* _WHAT IS REQUIRED_
Copy every line of the listing below word for word, keeping the lines in the same order.

:: DATA FOR THE TASK ::

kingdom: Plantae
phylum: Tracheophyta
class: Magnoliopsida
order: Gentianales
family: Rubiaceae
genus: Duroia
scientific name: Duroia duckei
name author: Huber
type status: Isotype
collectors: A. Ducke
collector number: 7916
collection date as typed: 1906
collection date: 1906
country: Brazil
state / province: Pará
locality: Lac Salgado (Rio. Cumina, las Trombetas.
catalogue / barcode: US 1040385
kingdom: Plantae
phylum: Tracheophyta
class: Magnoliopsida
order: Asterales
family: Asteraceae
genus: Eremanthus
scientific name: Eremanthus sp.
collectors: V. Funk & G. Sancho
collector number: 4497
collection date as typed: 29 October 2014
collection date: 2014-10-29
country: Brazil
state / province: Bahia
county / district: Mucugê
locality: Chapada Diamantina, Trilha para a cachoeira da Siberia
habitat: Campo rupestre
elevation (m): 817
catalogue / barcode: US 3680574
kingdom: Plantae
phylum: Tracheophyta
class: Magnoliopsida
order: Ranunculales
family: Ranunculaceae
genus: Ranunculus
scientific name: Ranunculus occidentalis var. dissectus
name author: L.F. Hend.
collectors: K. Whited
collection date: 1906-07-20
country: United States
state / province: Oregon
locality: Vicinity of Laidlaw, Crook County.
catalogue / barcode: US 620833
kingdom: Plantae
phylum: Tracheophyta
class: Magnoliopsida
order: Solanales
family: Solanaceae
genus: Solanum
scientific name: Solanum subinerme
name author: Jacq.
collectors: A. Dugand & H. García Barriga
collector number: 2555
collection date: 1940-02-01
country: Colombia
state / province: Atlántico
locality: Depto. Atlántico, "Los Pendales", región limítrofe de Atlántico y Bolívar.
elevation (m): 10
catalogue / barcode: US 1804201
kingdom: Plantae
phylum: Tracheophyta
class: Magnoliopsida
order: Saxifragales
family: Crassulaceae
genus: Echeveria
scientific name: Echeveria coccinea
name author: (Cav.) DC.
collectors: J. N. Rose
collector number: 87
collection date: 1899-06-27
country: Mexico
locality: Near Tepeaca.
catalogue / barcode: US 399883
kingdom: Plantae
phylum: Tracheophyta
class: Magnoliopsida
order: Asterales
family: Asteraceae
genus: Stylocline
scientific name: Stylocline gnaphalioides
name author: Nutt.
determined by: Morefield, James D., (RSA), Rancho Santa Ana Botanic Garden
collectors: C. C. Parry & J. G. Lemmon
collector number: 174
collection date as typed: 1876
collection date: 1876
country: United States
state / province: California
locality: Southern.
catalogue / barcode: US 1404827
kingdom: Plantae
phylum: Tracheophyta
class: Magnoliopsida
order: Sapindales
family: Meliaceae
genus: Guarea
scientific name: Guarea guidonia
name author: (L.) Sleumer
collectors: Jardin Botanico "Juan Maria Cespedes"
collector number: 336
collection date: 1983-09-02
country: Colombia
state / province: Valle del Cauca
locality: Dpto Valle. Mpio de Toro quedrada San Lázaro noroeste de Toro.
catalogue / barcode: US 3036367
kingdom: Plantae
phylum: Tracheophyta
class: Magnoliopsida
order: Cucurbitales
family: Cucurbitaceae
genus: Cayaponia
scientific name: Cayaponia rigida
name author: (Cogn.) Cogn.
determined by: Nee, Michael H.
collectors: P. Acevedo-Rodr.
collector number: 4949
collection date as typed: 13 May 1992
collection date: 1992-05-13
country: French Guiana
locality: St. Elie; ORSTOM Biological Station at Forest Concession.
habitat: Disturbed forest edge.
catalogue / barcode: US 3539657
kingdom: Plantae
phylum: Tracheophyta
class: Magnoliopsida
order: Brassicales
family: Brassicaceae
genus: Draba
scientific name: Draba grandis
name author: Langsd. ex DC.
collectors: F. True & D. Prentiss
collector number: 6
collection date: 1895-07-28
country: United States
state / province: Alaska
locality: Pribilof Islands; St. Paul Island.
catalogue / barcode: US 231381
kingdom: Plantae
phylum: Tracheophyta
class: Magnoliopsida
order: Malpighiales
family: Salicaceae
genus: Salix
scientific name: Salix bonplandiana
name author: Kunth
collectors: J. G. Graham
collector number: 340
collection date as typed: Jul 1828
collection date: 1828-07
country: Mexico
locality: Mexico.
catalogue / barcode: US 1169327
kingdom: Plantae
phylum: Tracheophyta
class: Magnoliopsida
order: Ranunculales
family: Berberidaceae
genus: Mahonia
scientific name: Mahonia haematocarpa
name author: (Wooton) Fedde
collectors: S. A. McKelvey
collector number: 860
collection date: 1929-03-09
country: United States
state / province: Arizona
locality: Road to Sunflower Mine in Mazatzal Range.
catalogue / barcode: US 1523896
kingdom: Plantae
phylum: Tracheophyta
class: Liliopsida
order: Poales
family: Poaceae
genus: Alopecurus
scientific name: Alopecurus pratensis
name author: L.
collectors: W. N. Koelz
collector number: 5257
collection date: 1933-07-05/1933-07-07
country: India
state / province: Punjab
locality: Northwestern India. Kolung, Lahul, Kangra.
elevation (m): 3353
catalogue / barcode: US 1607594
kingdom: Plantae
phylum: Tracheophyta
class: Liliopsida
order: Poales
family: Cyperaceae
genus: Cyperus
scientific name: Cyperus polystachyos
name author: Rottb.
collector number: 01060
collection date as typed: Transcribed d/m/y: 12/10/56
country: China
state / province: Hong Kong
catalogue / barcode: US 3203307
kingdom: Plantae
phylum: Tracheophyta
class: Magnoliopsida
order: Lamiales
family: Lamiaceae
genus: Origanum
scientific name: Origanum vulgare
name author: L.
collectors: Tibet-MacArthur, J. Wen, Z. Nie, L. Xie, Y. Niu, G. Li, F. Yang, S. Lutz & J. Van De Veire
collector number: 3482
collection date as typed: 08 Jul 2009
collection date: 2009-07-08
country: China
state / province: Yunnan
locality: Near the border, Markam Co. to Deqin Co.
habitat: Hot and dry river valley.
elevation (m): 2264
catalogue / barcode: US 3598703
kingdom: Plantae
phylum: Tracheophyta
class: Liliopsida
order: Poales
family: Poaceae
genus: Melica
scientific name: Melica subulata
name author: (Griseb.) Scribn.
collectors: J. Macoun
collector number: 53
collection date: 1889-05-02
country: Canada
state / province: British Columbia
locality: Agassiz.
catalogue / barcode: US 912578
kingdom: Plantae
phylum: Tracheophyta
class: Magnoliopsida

:::

* _RESPONSE BELOW_
kingdom: Plantae
phylum: Tracheophyta
class: Magnoliopsida
order: Gentianales
family: Rubiaceae
genus: Duroia
scientific name: Duroia duckei
name author: Huber
type status: Isotype
collectors: A. Ducke
collector number: 7916
collection date as typed: 1906
collection date: 1906
country: Brazil
state / province: Pará
locality: Lac Salgado (Rio. Cumina, las Trombetas.
catalogue / barcode: US 1040385
kingdom: Plantae
phylum: Tracheophyta
class: Magnoliopsida
order: Asterales
family: Asteraceae
genus: Eremanthus
scientific name: Eremanthus sp.
collectors: V. Funk & G. Sancho
collector number: 4497
collection date as typed: 29 October 2014
collection date: 2014-10-29
country: Brazil
state / province: Bahia
county / district: Mucugê
locality: Chapada Diamantina, Trilha para a cachoeira da Siberia
habitat: Campo rupestre
elevation (m): 817
catalogue / barcode: US 3680574
kingdom: Plantae
phylum: Tracheophyta
class: Magnoliopsida
order: Ranunculales
family: Ranunculaceae
genus: Ranunculus
scientific name: Ranunculus occidentalis var. dissectus
name author: L.F. Hend.
collectors: K. Whited
collection date: 1906-07-20
country: United States
state / province: Oregon
locality: Vicinity of Laidlaw, Crook County.
catalogue / barcode: US 620833
kingdom: Plantae
phylum: Tracheophyta
class: Magnoliopsida
order: Solanales
family: Solanaceae
genus: Solanum
scientific name: Solanum subinerme
name author: Jacq.
collectors: A. Dugand & H. García Barriga
collector number: 2555
collection date: 1940-02-01
country: Colombia
state / province: Atlántico
locality: Depto. Atlántico, "Los Pendales", región limítrofe de Atlántico y Bolívar.
elevation (m): 10
catalogue / barcode: US 1804201
kingdom: Plantae
phylum: Tracheophyta
class: Magnoliopsida
order: Saxifragales
family: Crassulaceae
genus: Echeveria
scientific name: Echeveria coccinea
name author: (Cav.) DC.
collectors: J. N. Rose
collector number: 87
collection date: 1899-06-27
country: Mexico
locality: Near Tepeaca.
catalogue / barcode: US 399883
kingdom: Plantae
phylum: Tracheophyta
class: Magnoliopsida
order: Asterales
family: Asteraceae
genus: Stylocline
scientific name: Stylocline gnaphalioides
name author: Nutt.
determined by: Morefield, James D., (RSA), Rancho Santa Ana Botanic Garden
collectors: C. C. Parry & J. G. Lemmon
collector number: 174
collection date as typed: 1876
collection date: 1876
country: United States
state / province: California
locality: Southern.
catalogue / barcode: US 1404827
kingdom: Plantae
phylum: Tracheophyta
class: Magnoliopsida
order: Sapindales
family: Meliaceae
genus: Guarea
scientific name: Guarea guidonia
name author: (L.) Sleumer
collectors: Jardin Botanico "Juan Maria Cespedes"
collector number: 336
collection date: 1983-09-02
country: Colombia
state / province: Valle del Cauca
locality: Dpto Valle. Mpio de Toro quedrada San Lázaro noroeste de Toro.
catalogue / barcode: US 3036367
kingdom: Plantae
phylum: Tracheophyta
class: Magnoliopsida
order: Cucurbitales
family: Cucurbitaceae
genus: Cayaponia
scientific name: Cayaponia rigida
name author: (Cogn.) Cogn.
determined by: Nee, Michael H.
collectors: P. Acevedo-Rodr.
collector number: 4949
collection date as typed: 13 May 1992
collection date: 1992-05-13
country: French Guiana
locality: St. Elie; ORSTOM Biological Station at Forest Concession.
habitat: Disturbed forest edge.
catalogue / barcode: US 3539657
kingdom: Plantae
phylum: Tracheophyta
class: Magnoliopsida
order: Brassicales
family: Brassicaceae
genus: Draba
scientific name: Draba grandis
name author: Langsd. ex DC.
collectors: F. True & D. Prentiss
collector number: 6
collection date: 1895-07-28
country: United States
state / province: Alaska
locality: Pribilof Islands; St. Paul Island.
catalogue / barcode: US 231381
kingdom: Plantae
phylum: Tracheophyta
class: Magnoliopsida
order: Malpighiales
family: Salicaceae
genus: Salix
scientific name: Salix bonplandiana
name author: Kunth
collectors: J. G. Graham
collector number: 340
collection date as typed: Jul 1828
collection date: 1828-07
country: Mexico
locality: Mexico.
catalogue / barcode: US 1169327
kingdom: Plantae
phylum: Tracheophyta
class: Magnoliopsida
order: Ranunculales
family: Berberidaceae
genus: Mahonia
scientific name: Mahonia haematocarpa
name author: (Wooton) Fedde
collectors: S. A. McKelvey
collector number: 860
collection date: 1929-03-09
country: United States
state / province: Arizona
locality: Road to Sunflower Mine in Mazatzal Range.
catalogue / barcode: US 1523896
kingdom: Plantae
phylum: Tracheophyta
class: Liliopsida
order: Poales
family: Poaceae
genus: Alopecurus
scientific name: Alopecurus pratensis
name author: L.
collectors: W. N. Koelz
collector number: 5257
collection date: 1933-07-05/1933-07-07
country: India
state / province: Punjab
locality: Northwestern India. Kolung, Lahul, Kangra.
elevation (m): 3353
catalogue / barcode: US 1607594
kingdom: Plantae
phylum: Tracheophyta
class: Liliopsida
order: Poales
family: Cyperaceae
genus: Cyperus
scientific name: Cyperus polystachyos
name author: Rottb.
collector number: 01060
collection date as typed: Transcribed d/m/y: 12/10/56
country: China
state / province: Hong Kong
catalogue / barcode: US 3203307
kingdom: Plantae
phylum: Tracheophyta
class: Magnoliopsida
order: Lamiales
family: Lamiaceae
genus: Origanum
scientific name: Origanum vulgare
name author: L.
collectors: Tibet-MacArthur, J. Wen, Z. Nie, L. Xie, Y. Niu, G. Li, F. Yang, S. Lutz & J. Van De Veire
collector number: 3482
collection date as typed: 08 Jul 2009
collection date: 2009-07-08
country: China
state / province: Yunnan
locality: Near the border, Markam Co. to Deqin Co.
habitat: Hot and dry river valley.
elevation (m): 2264
catalogue / barcode: US 3598703
kingdom: Plantae
phylum: Tracheophyta
class: Liliopsida
order: Poales
family: Poaceae
genus: Melica
scientific name: Melica subulata
name author: (Griseb.) Scribn.
collectors: J. Macoun
collector number: 53
collection date: 1889-05-02
country: Canada
state / province: British Columbia
locality: Agassiz.
catalogue / barcode: US 912578
kingdom: Plantae
phylum: Tracheophyta
class: Magnoliopsida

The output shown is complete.